The new version of nullabor contains numerical measures that quantify how close the plot of the data is to the null plots in a lineup. It is very difficult to quantify all patterns that might be read from plots, so these should be taken in a spirit ofa Herculean task. The goal is to get some sense of what people are reacting to in a plot, which could be then associated with the text descriptions from people, or with data from an eyetracker.

To illustrate the use of the package, for doing inference using graphics, we adapt an example fro elementary statistics on the color distribution in packs of skittles^TM. Skittles come in different flavored bags - we will use the Wildberry packs, which have purple, red, blue, pink, and green. According to http://www.ask.com.

*“In a batch of candies produced in the Skittles factory, there are equal amounts of the five colors all mixed together before being packaged into separate bags. Consequently, each color should represent approximately 20 percent of any one skittles bag.”*

In 2.17oz bags there are supposed to be 56 skittles on average, give or take some deformities. We can use R to simulate the distribution of colors in a bag of skittles, assuming each color is packed with equal proportion, 20%, and use Alyssa Frazee’s RSkittleBrewer package to color the plot of the data to match the candy colors.

There were 15, 9, 10, 9, 13 purple, red, blue, pink, green skittles, with proportions 0.27, 0.16, 0.18, 0.16, 0.23 respectively. If you were to just look at this distribution, particularly if you don’t like the purple color, you might be tempted to think the Mars company is conspiring against you to put more purple skittles into the packs.

In an early statistics class, this might be tested using a hypothesis test:

Ho: p1=p2=p3=p4=p5 vs Ha: Not all equal

by calculating a X^2 test statistic with expected counts for each color equal to 11.2:

X^2=2.571, df=4, p-value=0.63. This is a large p-value, so you would conclude that there is no evidence to reject Ho, and you would conclude that the packs are actually produced using an equal proportion of all colors.

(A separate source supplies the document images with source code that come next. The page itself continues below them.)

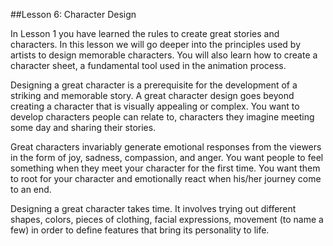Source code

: ##Lesson 6: Character Design

In Lesson 1 you have learned the rules to create great stories and characters. In this lesson we will go deeper into the principles used by artists to design memorable characters. You will also learn how to create a character sheet, a fundamental tool used in the animation process.




Designing a great character is a prerequisite for the development of a striking and memorable story. A great character design goes beyond creating a character that is visually appealing or complex. You want to develop characters people can relate to, characters they imagine meeting some day and sharing their stories. 

Great characters invariably generate emotional responses from the viewers in the form of joy, sadness, compassion, and anger. You want people to feel something when they meet your character for the first time. You want them to root for your character and emotionally react when his/her journey come to an end.

Designing a great character takes time. It involves trying out different shapes, colors, pieces of clothing, facial expressions, movement (to name a few) in order to define features that bring its personality to life.







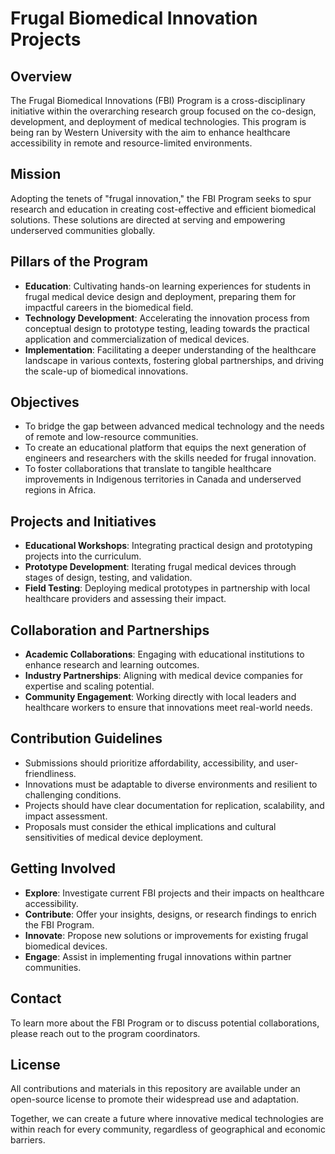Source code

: # Frugal Biomedical Innovation Projects

## Overview
The Frugal Biomedical Innovations (FBI) Program is a cross-disciplinary initiative within the overarching research group focused on the co-design, development, and deployment of medical technologies. This program is being ran by Western University with the aim to enhance healthcare accessibility in remote and resource-limited environments.

## Mission
Adopting the tenets of "frugal innovation," the FBI Program seeks to spur research and education in creating cost-effective and efficient biomedical solutions. These solutions are directed at serving and empowering underserved communities globally.

## Pillars of the Program
- **Education**: Cultivating hands-on learning experiences for students in frugal medical device design and deployment, preparing them for impactful careers in the biomedical field.
- **Technology Development**: Accelerating the innovation process from conceptual design to prototype testing, leading towards the practical application and commercialization of medical devices.
- **Implementation**: Facilitating a deeper understanding of the healthcare landscape in various contexts, fostering global partnerships, and driving the scale-up of biomedical innovations.

## Objectives
- To bridge the gap between advanced medical technology and the needs of remote and low-resource communities.
- To create an educational platform that equips the next generation of engineers and researchers with the skills needed for frugal innovation.
- To foster collaborations that translate to tangible healthcare improvements in Indigenous territories in Canada and underserved regions in Africa.

## Projects and Initiatives
- **Educational Workshops**: Integrating practical design and prototyping projects into the curriculum.
- **Prototype Development**: Iterating frugal medical devices through stages of design, testing, and validation.
- **Field Testing**: Deploying medical prototypes in partnership with local healthcare providers and assessing their impact.

## Collaboration and Partnerships
- **Academic Collaborations**: Engaging with educational institutions to enhance research and learning outcomes.
- **Industry Partnerships**: Aligning with medical device companies for expertise and scaling potential.
- **Community Engagement**: Working directly with local leaders and healthcare workers to ensure that innovations meet real-world needs.

## Contribution Guidelines
- Submissions should prioritize affordability, accessibility, and user-friendliness.
- Innovations must be adaptable to diverse environments and resilient to challenging conditions.
- Projects should have clear documentation for replication, scalability, and impact assessment.
- Proposals must consider the ethical implications and cultural sensitivities of medical device deployment.

## Getting Involved
- **Explore**: Investigate current FBI projects and their impacts on healthcare accessibility.
- **Contribute**: Offer your insights, designs, or research findings to enrich the FBI Program.
- **Innovate**: Propose new solutions or improvements for existing frugal biomedical devices.
- **Engage**: Assist in implementing frugal innovations within partner communities.

## Contact
To learn more about the FBI Program or to discuss potential collaborations, please reach out to the program coordinators.

## License
All contributions and materials in this repository are available under an open-source license to promote their widespread use and adaptation.

Together, we can create a future where innovative medical technologies are within reach for every community, regardless of geographical and economic barriers.
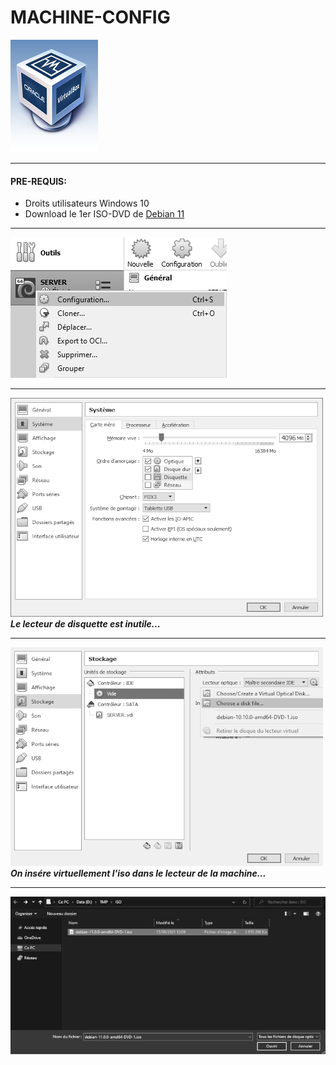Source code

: # MACHINE-CONFIG
![screenshot0](IMG/vbox-logo.png)  
___

#### PRE-REQUIS:
- Droits utilisateurs Windows 10
- Download le 1er ISO-DVD de [Debian 11](https://cdimage.debian.org/debian-cd/current/amd64/iso-dvd/ "Debian 11")
___

![screenshot2](IMG/04-machine-config/01.png) 
___
![screenshot2](IMG/04-machine-config/02.png)  
***Le lecteur de disquette est inutile...***
___
![screenshot3](IMG/04-machine-config/03.png)  
***On insére virtuellement l'iso dans le lecteur de la machine...***
___
![screenshot4](IMG/04-machine-config/04.png)  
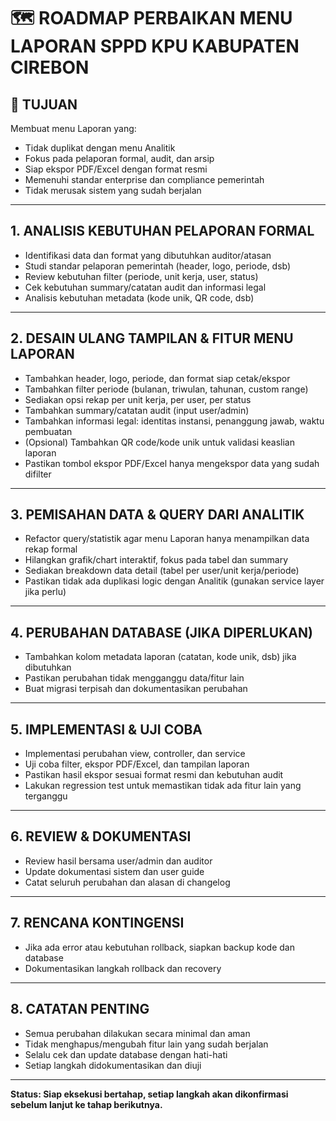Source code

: # 🗺️ ROADMAP PERBAIKAN MENU LAPORAN SPPD KPU KABUPATEN CIREBON

## 🎯 TUJUAN
Membuat menu Laporan yang:
- Tidak duplikat dengan menu Analitik
- Fokus pada pelaporan formal, audit, dan arsip
- Siap ekspor PDF/Excel dengan format resmi
- Memenuhi standar enterprise dan compliance pemerintah
- Tidak merusak sistem yang sudah berjalan

---

## 1. ANALISIS KEBUTUHAN PELAPORAN FORMAL
- Identifikasi data dan format yang dibutuhkan auditor/atasan
- Studi standar pelaporan pemerintah (header, logo, periode, dsb)
- Review kebutuhan filter (periode, unit kerja, user, status)
- Cek kebutuhan summary/catatan audit dan informasi legal
- Analisis kebutuhan metadata (kode unik, QR code, dsb)

---

## 2. DESAIN ULANG TAMPILAN & FITUR MENU LAPORAN
- Tambahkan header, logo, periode, dan format siap cetak/ekspor
- Tambahkan filter periode (bulanan, triwulan, tahunan, custom range)
- Sediakan opsi rekap per unit kerja, per user, per status
- Tambahkan summary/catatan audit (input user/admin)
- Tambahkan informasi legal: identitas instansi, penanggung jawab, waktu pembuatan
- (Opsional) Tambahkan QR code/kode unik untuk validasi keaslian laporan
- Pastikan tombol ekspor PDF/Excel hanya mengekspor data yang sudah difilter

---

## 3. PEMISAHAN DATA & QUERY DARI ANALITIK
- Refactor query/statistik agar menu Laporan hanya menampilkan data rekap formal
- Hilangkan grafik/chart interaktif, fokus pada tabel dan summary
- Sediakan breakdown data detail (tabel per user/unit kerja/periode)
- Pastikan tidak ada duplikasi logic dengan Analitik (gunakan service layer jika perlu)

---

## 4. PERUBAHAN DATABASE (JIKA DIPERLUKAN)
- Tambahkan kolom metadata laporan (catatan, kode unik, dsb) jika dibutuhkan
- Pastikan perubahan tidak mengganggu data/fitur lain
- Buat migrasi terpisah dan dokumentasikan perubahan

---

## 5. IMPLEMENTASI & UJI COBA
- Implementasi perubahan view, controller, dan service
- Uji coba filter, ekspor PDF/Excel, dan tampilan laporan
- Pastikan hasil ekspor sesuai format resmi dan kebutuhan audit
- Lakukan regression test untuk memastikan tidak ada fitur lain yang terganggu

---

## 6. REVIEW & DOKUMENTASI
- Review hasil bersama user/admin dan auditor
- Update dokumentasi sistem dan user guide
- Catat seluruh perubahan dan alasan di changelog

---

## 7. RENCANA KONTINGENSI
- Jika ada error atau kebutuhan rollback, siapkan backup kode dan database
- Dokumentasikan langkah rollback dan recovery

---

## 8. CATATAN PENTING
- Semua perubahan dilakukan secara minimal dan aman
- Tidak menghapus/mengubah fitur lain yang sudah berjalan
- Selalu cek dan update database dengan hati-hati
- Setiap langkah didokumentasikan dan diuji

---

**Status: Siap eksekusi bertahap, setiap langkah akan dikonfirmasi sebelum lanjut ke tahap berikutnya.** 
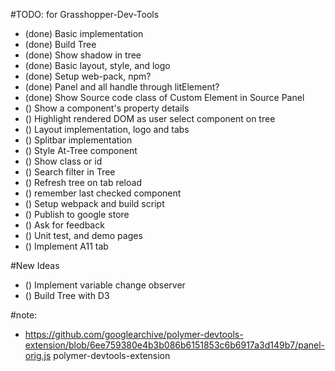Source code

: #TODO: for Grasshopper-Dev-Tools

- (done) Basic implementation
- (done) Build Tree
- (done) Show shadow in tree
- (done) Basic layout, style, and logo
- (done) Setup web-pack, npm?
- (done) Panel and all handle through litElement?
- (done) Show Source code class of Custom Element in Source Panel
- () Show a  component's property details
- () Highlight rendered DOM as user select component on tree
- () Layout implementation, logo and tabs
- () Splitbar implementation
- () Style At-Tree component
- () Show class or id
- () Search filter in Tree
- () Refresh tree on tab reload
- () remember last checked component
- () Setup webpack and build script
- () Publish to google store
- () Ask for feedback
- () Unit test, and demo pages
- () Implement A11 tab


#New Ideas
- () Implement variable change observer
- () Build Tree with D3


#note:
- https://github.com/googlearchive/polymer-devtools-extension/blob/6ee759380e4b3b086b6151853c6b6917a3d149b7/panel-orig.js
polymer-devtools-extension
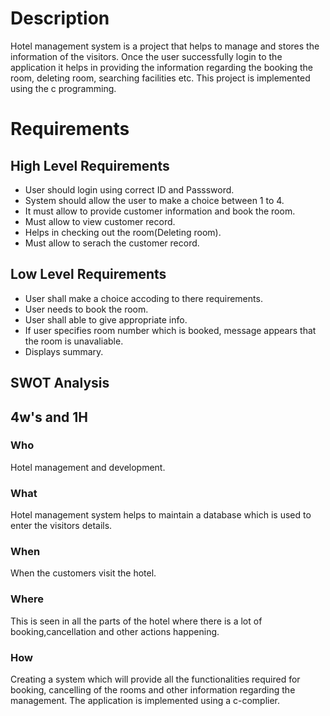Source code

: # Description
Hotel management system is a project that helps to manage and stores the information of the visitors. Once the user successfully login to the application it helps in providing the information regarding the booking the room, deleting room, searching facilities etc. This project is implemented using the c programming. 

# Requirements

## High Level Requirements
- User should login using correct ID and Passsword.
- System should allow the user to make a choice between 1 to 4.
- It must allow to provide customer information and book the room.
- Must allow to view customer record.
- Helps in checking out the room(Deleting room).
- Must allow to serach the customer record.

## Low Level Requirements
- User shall make a choice accoding to there requirements.
- User needs to book the room.
- User shall able to give appropriate info.
- If user specifies room number which is booked, message appears that the room is unavaliable.
- Displays summary.

## SWOT Analysis


## 4w's and 1H
### Who
Hotel management and development.
### What
Hotel management system helps to maintain a database which is used to enter the visitors details. 
### When
When the customers visit the hotel.
### Where
This is seen in all the parts of the hotel where there is a lot of booking,cancellation and other actions happening.
### How
Creating a system which will provide all the functionalities required for booking, cancelling of the rooms and other information regarding the management. The application is implemented using a c-complier.

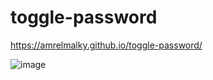 # toggle-password

https://amrelmalky.github.io/toggle-password/

![image](https://user-images.githubusercontent.com/69693889/170790571-e6456762-b4d0-41d6-b781-5127e9672c13.png)
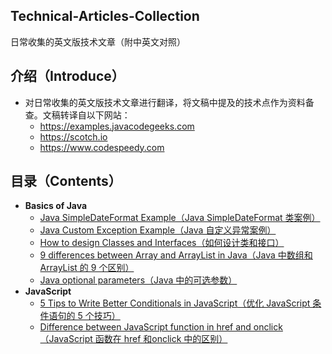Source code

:## Technical-Articles-Collection
日常收集的英文版技术文章（附中英文对照）

## 介绍（Introduce）
- 对日常收集的英文版技术文章进行翻译，将文稿中提及的技术点作为资料备查。文稿转译自以下网站：
    - https://examples.javacodegeeks.com
    - https://scotch.io
    - https://www.codespeedy.com

## 目录（Contents）
- **Basics of Java**
	- [Java SimpleDateFormat Example（Java SimpleDateFormat 类案例）](https://github.com/clxering/Technical-Articles-Collection/blob/master/Java-SimpleDateFormat-Example.md)
	- [Java Custom Exception Example（Java 自定义异常案例）](https://github.com/clxering/Technical-Articles-Collection/blob/master/Java-Custom-Exception-Example.md)
	- [How to design Classes and Interfaces（如何设计类和接口）](https://github.com/clxering/Technical-Articles-Collection/blob/master/How-to-design-Classes-and-Interfaces.md)
	- [9 differences between Array and ArrayList in Java（Java 中数组和 ArrayList 的 9 个区别）](https://github.com/clxering/Technical-Articles-Collection/blob/master/9-differences-between-Array-and-ArrayList-in-Java.md)
  - [Java optional parameters（Java 中的可选参数）](https://github.com/clxering/Technical-Articles-Collection/blob/master/Java-optional-parameters.md)
- **JavaScript**
	- [5 Tips to Write Better Conditionals in JavaScript（优化 JavaScript 条件语句的 5 个技巧）](https://github.com/clxering/Technical-Articles-Collection/blob/master/5-Tips-to-Write-Better-Conditionals-in-JavaScript.md)
	- [Difference between JavaScript function in href and onclick（JavaScript 函数在 href 和onclick 中的区别）](https://github.com/clxering/Technical-Document-Collection/blob/master/Difference-between-JavaScript-function-in-href-and-onclick.md)
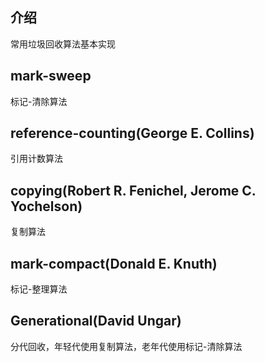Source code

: ## 介绍
常用垃圾回收算法基本实现

## mark-sweep
标记-清除算法

## reference-counting(George E. Collins)
引用计数算法

## copying(Robert R. Fenichel, Jerome C. Yochelson)
复制算法

## mark-compact(Donald E. Knuth)
标记-整理算法

## Generational(David Ungar)
分代回收，年轻代使用复制算法，老年代使用标记-清除算法
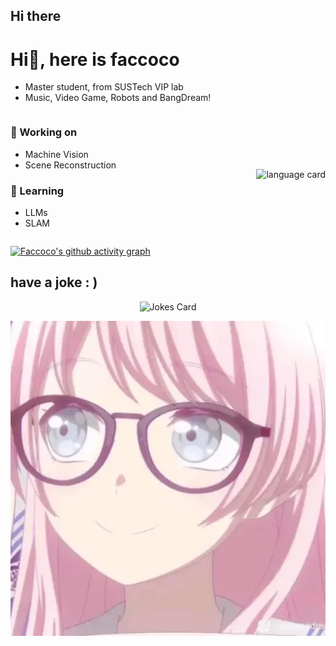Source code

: ## Hi there 
# Hi👋, here is faccoco

- Master student, from SUSTech VIP lab
- Music, Video Game, Robots and BangDream!

<div style="display: flex; justify-content: space-between; align-items: center;">
  <div>
    
### 🔭 Working on
- Machine Vision
- Scene Reconstruction

### 🌱 Learning
- LLMs
- SLAM

</div>
    <img src="https://github-readme-stats.vercel.app/api/top-langs/?username=faccoco&hide=Tcl,Jupyter%20Notebook,ShaderLab,C%23&layout=compact" alt="language card" />
</div>

[![Faccoco's github activity graph](https://github-readme-activity-graph.vercel.app/graph?username=faccoco&theme=dracula)](https://github.com/ashutosh00710/github-readme-activity-graph)

## have a joke : )
<p align="center">
  <img src="https://readme-jokes.vercel.app/api" alt="Jokes Card" />
</p>

<p align="center">
  <img src="./Who_can_refuse_a_pink_nailong.webp" alt="Anon!" />
</p>

<!--
**faccoco/faccoco** is a ✨ _special_ ✨ repository because its `README.md` (this file) appears on your GitHub profile.

Here are some ideas to get you started:

- 🔭 I’m currently working on ...
- 🌱 I’m currently learning ...
- 👯 I’m looking to collaborate on ...
- 🤔 I’m looking for help with ...
- 💬 Ask me about ...
- 📫 How to reach me: ...
- 😄 Pronouns: ...
- ⚡ Fun fact: ...
-->
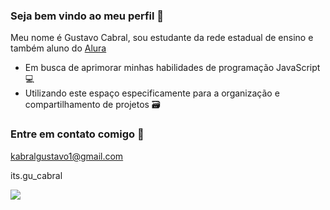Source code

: ### Seja bem vindo ao meu perfil 👋

Meu nome é Gustavo Cabral, sou estudante da rede estadual de ensino e também aluno do [Alura](https://alura.com)

- Em busca de aprimorar minhas habilidades de programação JavaScript 💻
- Utilizando este espaço especificamente para a organização e compartilhamento de projetos 🗃️ 

### Entre em contato comigo 📩 

kabralgustavo1@gmail.com 

its.gu_cabral

![ ](https://tenor.com/pt-BR/view/space-city-gif-19993984)
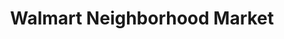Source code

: ---
title: "Walmart Neighborhood Market"
url: /clearwater/walmart-neighborhood-market-north-highland-avenue/
shop: Supermarkt
---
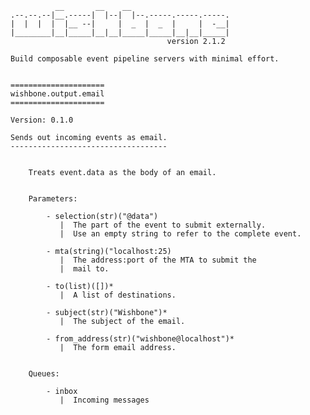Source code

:               __       __    __
    .--.--.--|__.-----|  |--|  |--.-----.-----.-----.
    |  |  |  |  |__ --|     |  _  |  _  |     |  -__|
    |________|__|_____|__|__|_____|_____|__|__|_____|
                                       version 2.1.2

    Build composable event pipeline servers with minimal effort.


    =====================
    wishbone.output.email
    =====================

    Version: 0.1.0

    Sends out incoming events as email.
    -----------------------------------


        Treats event.data as the body of an email.


        Parameters:

            - selection(str)("@data")
               |  The part of the event to submit externally.
               |  Use an empty string to refer to the complete event.

            - mta(string)("localhost:25)
               |  The address:port of the MTA to submit the
               |  mail to.

            - to(list)([])*
               |  A list of destinations.

            - subject(str)("Wishbone")*
               |  The subject of the email.

            - from_address(str)("wishbone@localhost")*
               |  The form email address.


        Queues:

            - inbox
               |  Incoming messages


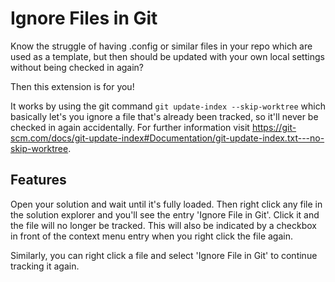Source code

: # Ignore Files in Git

Know the struggle of having .config or similar files in your repo which are used as a template, but then should be updated with your own local settings without being checked in again?

Then this extension is for you!

It works by using the git command `git update-index --skip-worktree` which basically let's you ignore a file that's already been tracked, so it'll never be checked in again accidentally.
For further information visit https://git-scm.com/docs/git-update-index#Documentation/git-update-index.txt---no-skip-worktree.

## Features

Open your solution and wait until it's fully loaded. Then right click any file in the solution explorer and you'll see the entry 'Ignore File in Git'.
Click it and the file will no longer be tracked. This will also be indicated by a checkbox in front of the context menu entry when you right click the file again.

Similarly, you can right click a file and select 'Ignore File in Git' to continue tracking it again.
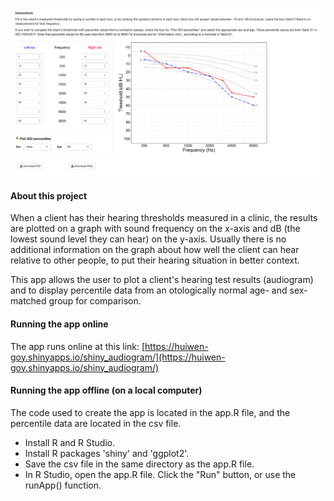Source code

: ![](ui.png)

#### About this project ####
 
When a client has their hearing thresholds measured in a clinic, the results are plotted on a graph with sound frequency on the x-axis and dB (the lowest sound level they can hear) on the y-axis. Usually there is no additional information on the graph about how well the client can hear relative to other people, to put their hearing situation in better context.
 
This app allows the user to plot a client's hearing test results (audiogram) and to display percentile data from an otologically normal age- and sex-matched group for comparison.
 
#### Running the app online ####
 
The app runs online at this link:
[https://huiwen-goy.shinyapps.io/shiny_audiogram/](https://huiwen-goy.shinyapps.io/shiny_audiogram/)
 
#### Running the app offline (on a local computer) ####
 
The code used to create the app is located in the app.R file, and the percentile data are located in the csv file.  
 
* Install R and R Studio. 
* Install R packages 'shiny' and 'ggplot2'.
* Save the csv file in the same directory as the app.R file.
* In R Studio, open the app.R file. Click the "Run" button, or use the runApp() function.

This requires that the audience knows a little statistics, and understands the logic behind hypothesis testing. If we were to examine the problem using the lineup protocol from visual inference, we would generate another 19 data sets from the null distribution and plot these along with the plot of the data. You would ask **which of the 20 plots is the most different from the others** (a little more general than asking specifically about the purple count, which enables more general discoveries of unexpected patterns).

Your bag is in position 19. There is a lot of variation from one plot to another, which happens when sampling from a uniform distribution. It is not unusual to obtain 15 of one color in a pack. Sampling does not yield a flat distribution each time, numbers of each category can vary wildly in packs of size 56.

If you are not convinced, here is a new example. Technically, you should not view a lineup of your plotted data, after you have already seen your data. It will always stand out because you recognize it. This time, you have not been told which bag was yours, so you are asked to find the plot among the 20 which has the strangest distribution, as a way to find your bag. We’ll tell you which is yours after you pick, but the answer is at the bottom of this page.

Among the bag counts, there are bags with as few as 1 purple skittle, and as many as 19. There is a bag with 19 red skittles, and yet another with 19 pink skittles, and oh, there is a bag with 20 blue skittles. The numbers of each color vary wildly from bag to bag.

Let’s switch up the scenario. Suppose you really are right, that the Mars company is filling bags with twice as many purple skittles as any other color. What would this look like? Here’s a lineup of your bag of skittles, where the company has filled it with a higher proportion of purple, compared with counts for bags filled using equal numbers. **Pick the plot that is the most different.**

If we were to conduct the hypothesis test for this data, the details would be:

X^2=19, df=4, p-value=0.0008

which would result in rejecting the null hypothesis and concluding that Mars was filling bags with too many purples. The actual proportions used to generate the data were 50% purple, and 12.5% for the other colors. The resulting samples look quite different in the plots, from those that were generated under the assumption that all colors are packed equally.

Using the lineup protocol is similar to the Sesame Street task, “one of these things is not like the other”. It enables illustrating statistical significance or lack of it, with less technical detail than the traditional hypothesis testing requires, and opens the door to many more problems where assumptions underlying formal hypothesis testing are not satisfied.

The second paragraph from http://www.ask.com provides more details on sampling variability:

*“However, due to occasional errors in the mixing process, each small sample of the overall batch will likely have deviations from the 20 percent that each color should represent. In a perfect world, the candy batch would be completely uniform before packaging, resulting in the perfect proportion of Skittles for each bag. Because errors result in minor deviations, Skittles’ consumers can expect to have anywhere from a 15 to 23 percent composition of any color when they open their bag.”*

The nullabor package makes it easy to generate lineups. Details on the package can be found here.

The position of the actual data plot in the latter two lineups were 17 and 7, respectively.